Concurrently with the execution of the Common Stock Purchase Agreement, the Company and the Purchaser entered into a registration rights agreement (the “Registration Rights Agreement”). The Registration Rights Agreement provides that at any time, and subject to certain limitations, the Purchaser can request that the Company file up to two registration statements registering all or a portion of the shares purchased by the Purchaser pursuant to the Common Stock Purchase Agreement. The Registration Rights Agreement also provides “piggyback” registration rights pursuant to which the Purchaser may include its shares in certain registration statements filed by the Company.
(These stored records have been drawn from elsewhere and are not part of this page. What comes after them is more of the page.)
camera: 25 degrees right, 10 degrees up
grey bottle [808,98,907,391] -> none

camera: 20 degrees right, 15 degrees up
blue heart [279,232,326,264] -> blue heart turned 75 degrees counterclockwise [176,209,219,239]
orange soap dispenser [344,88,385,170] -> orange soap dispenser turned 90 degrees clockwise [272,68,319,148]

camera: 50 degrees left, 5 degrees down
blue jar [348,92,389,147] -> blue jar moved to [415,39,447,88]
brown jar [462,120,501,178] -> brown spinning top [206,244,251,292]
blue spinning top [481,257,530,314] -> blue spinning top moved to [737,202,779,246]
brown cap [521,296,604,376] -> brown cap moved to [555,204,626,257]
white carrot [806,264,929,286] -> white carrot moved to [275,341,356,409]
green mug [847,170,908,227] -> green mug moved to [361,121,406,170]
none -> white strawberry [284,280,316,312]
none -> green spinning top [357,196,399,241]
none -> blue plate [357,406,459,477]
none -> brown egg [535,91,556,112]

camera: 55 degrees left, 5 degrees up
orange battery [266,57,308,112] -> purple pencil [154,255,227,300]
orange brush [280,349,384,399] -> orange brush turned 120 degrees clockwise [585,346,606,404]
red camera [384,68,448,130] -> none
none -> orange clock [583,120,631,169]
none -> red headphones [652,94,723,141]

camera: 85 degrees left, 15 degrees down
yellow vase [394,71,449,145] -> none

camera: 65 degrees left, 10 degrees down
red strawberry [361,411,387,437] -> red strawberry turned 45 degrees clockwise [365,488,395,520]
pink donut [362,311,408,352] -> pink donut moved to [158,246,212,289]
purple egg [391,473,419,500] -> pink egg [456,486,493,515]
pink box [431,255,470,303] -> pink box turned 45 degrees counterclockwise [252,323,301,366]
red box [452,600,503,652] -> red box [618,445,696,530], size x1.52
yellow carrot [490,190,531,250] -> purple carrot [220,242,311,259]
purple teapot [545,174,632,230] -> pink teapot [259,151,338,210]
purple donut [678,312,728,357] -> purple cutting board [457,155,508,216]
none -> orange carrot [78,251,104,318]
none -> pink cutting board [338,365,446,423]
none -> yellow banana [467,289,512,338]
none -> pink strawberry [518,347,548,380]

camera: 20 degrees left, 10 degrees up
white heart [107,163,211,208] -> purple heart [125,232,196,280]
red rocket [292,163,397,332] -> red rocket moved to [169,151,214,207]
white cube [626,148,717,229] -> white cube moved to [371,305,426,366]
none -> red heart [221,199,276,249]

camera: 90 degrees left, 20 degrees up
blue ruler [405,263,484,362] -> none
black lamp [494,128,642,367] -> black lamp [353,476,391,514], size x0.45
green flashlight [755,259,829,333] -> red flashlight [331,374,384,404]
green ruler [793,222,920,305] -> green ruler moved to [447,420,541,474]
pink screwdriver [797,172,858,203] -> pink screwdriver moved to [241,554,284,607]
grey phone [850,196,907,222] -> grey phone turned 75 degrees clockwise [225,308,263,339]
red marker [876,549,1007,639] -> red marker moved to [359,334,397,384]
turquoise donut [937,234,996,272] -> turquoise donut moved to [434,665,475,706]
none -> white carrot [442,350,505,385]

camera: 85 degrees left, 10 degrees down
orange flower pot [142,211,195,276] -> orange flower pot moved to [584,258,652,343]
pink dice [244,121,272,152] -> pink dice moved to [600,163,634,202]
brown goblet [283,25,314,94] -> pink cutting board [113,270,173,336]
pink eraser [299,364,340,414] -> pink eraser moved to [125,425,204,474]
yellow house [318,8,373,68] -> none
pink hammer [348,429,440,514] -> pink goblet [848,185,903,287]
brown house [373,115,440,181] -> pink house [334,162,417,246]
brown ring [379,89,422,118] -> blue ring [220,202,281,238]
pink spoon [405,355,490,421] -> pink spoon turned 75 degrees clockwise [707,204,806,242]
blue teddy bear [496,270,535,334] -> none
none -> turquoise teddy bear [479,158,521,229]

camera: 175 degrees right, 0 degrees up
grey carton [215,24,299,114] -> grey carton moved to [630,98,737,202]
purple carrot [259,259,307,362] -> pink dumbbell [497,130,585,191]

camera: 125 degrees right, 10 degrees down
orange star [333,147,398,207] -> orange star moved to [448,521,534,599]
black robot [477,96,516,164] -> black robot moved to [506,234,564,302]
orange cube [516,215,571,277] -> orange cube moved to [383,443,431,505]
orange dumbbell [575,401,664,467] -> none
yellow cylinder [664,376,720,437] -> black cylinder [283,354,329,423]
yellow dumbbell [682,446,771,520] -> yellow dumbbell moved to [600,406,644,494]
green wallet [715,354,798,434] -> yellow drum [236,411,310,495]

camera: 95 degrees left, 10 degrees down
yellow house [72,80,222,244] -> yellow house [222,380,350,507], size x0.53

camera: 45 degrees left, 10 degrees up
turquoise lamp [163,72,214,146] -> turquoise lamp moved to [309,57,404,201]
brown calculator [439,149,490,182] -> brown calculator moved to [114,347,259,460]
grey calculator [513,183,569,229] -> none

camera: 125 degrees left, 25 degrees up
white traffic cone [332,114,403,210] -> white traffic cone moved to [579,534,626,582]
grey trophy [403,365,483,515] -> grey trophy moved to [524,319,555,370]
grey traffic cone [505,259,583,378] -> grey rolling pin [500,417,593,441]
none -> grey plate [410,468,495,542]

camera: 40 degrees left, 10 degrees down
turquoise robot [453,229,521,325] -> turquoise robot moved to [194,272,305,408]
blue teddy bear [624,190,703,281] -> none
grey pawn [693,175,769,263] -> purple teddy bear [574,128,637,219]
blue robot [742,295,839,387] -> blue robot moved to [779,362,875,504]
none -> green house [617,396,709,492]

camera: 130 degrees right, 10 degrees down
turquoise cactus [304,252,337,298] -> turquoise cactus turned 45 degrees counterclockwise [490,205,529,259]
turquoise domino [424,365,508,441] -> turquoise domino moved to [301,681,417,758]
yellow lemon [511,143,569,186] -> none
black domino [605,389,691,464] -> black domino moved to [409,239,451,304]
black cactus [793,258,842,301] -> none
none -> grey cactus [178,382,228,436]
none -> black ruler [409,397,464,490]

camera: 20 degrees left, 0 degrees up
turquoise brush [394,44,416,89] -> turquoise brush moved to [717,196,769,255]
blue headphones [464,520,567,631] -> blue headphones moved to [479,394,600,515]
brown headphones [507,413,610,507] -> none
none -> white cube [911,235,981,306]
The Company is required to pay all fees and expenses, other than underwriting discounts and commissions, relating to the registration of the Purchaser’s shares pursuant to the Registration Rights Agreement.

The foregoing description of the Common Stock Purchase Agreement, the Registration Rights Agreement, the Distribution Agreements and the Master Forward Sale Confirmations is only a summary and is qualified in its entirety by reference to the full text of the Common Stock Purchase Agreement, the Registration Rights Agreement, the form of Distribution Agreement and the form of Master Forward Sale Confirmation, which are filed as Exhibit 10.1, Exhibit 10.2, Exhibit 1.1 and Exhibit 1.2, respectively, to this Current Report on Form 8-K. The Common Stock Purchase Agreement and the Registration Rights Agreement are incorporated by reference in this Item 1.01 and Item 3.02 and the form of Distribution Agreement and form of Master Forward Sale Confirmation is incorporated by reference in this Item 8.01.

Item 9.01 Financial Statements and Exhibits

(d) Exhibits.

 

  1.1    Form of Distribution Agreement.
  1.2    Form of Master Forward Sale Confirmation.
  5.1    Opinion of Venable LLP.
10.1    Common Stock Purchase Agreement, dated as of August 9, 2016, between Equity One, Inc. and MGN America, LLC.
10.2    Registration Rights Agreement, dated as of August 9, 2016, between Equity One, Inc. and MGN America, LLC.
23.1    Consent of Venable LLP (included in Exhibit 5.1 hereto).


SIGNATURES

Pursuant to the requirements of the Securities Exchange Act of 1934, the Registrant has duly caused this report to be signed on its behalf by the undersigned hereunto duly authorized.

 

    EQUITY ONE, INC.
Date: August 9, 2016     By:  

/s/ Aaron Kitlowski

      Aaron Kitlowski
      Vice President, General Counsel and Secretary


INDEX TO EXHIBITS

 

Exhibit Number

  

Description of Exhibit

  1.1    Form of Distribution Agreement.
  1.2    Form of Master Forward Sale Confirmation.
  5.1    Opinion of Venable LLP.
10.1    Common Stock Purchase Agreement, dated as of August 9, 2016, between Equity One, Inc. and MGN America, LLC.
10.2    Registration Rights Agreement, dated as of August 9, 2016, between Equity One, Inc. and MGN America, LLC.
23.1    Consent of Venable LLP (included in Exhibit 5.1 hereto).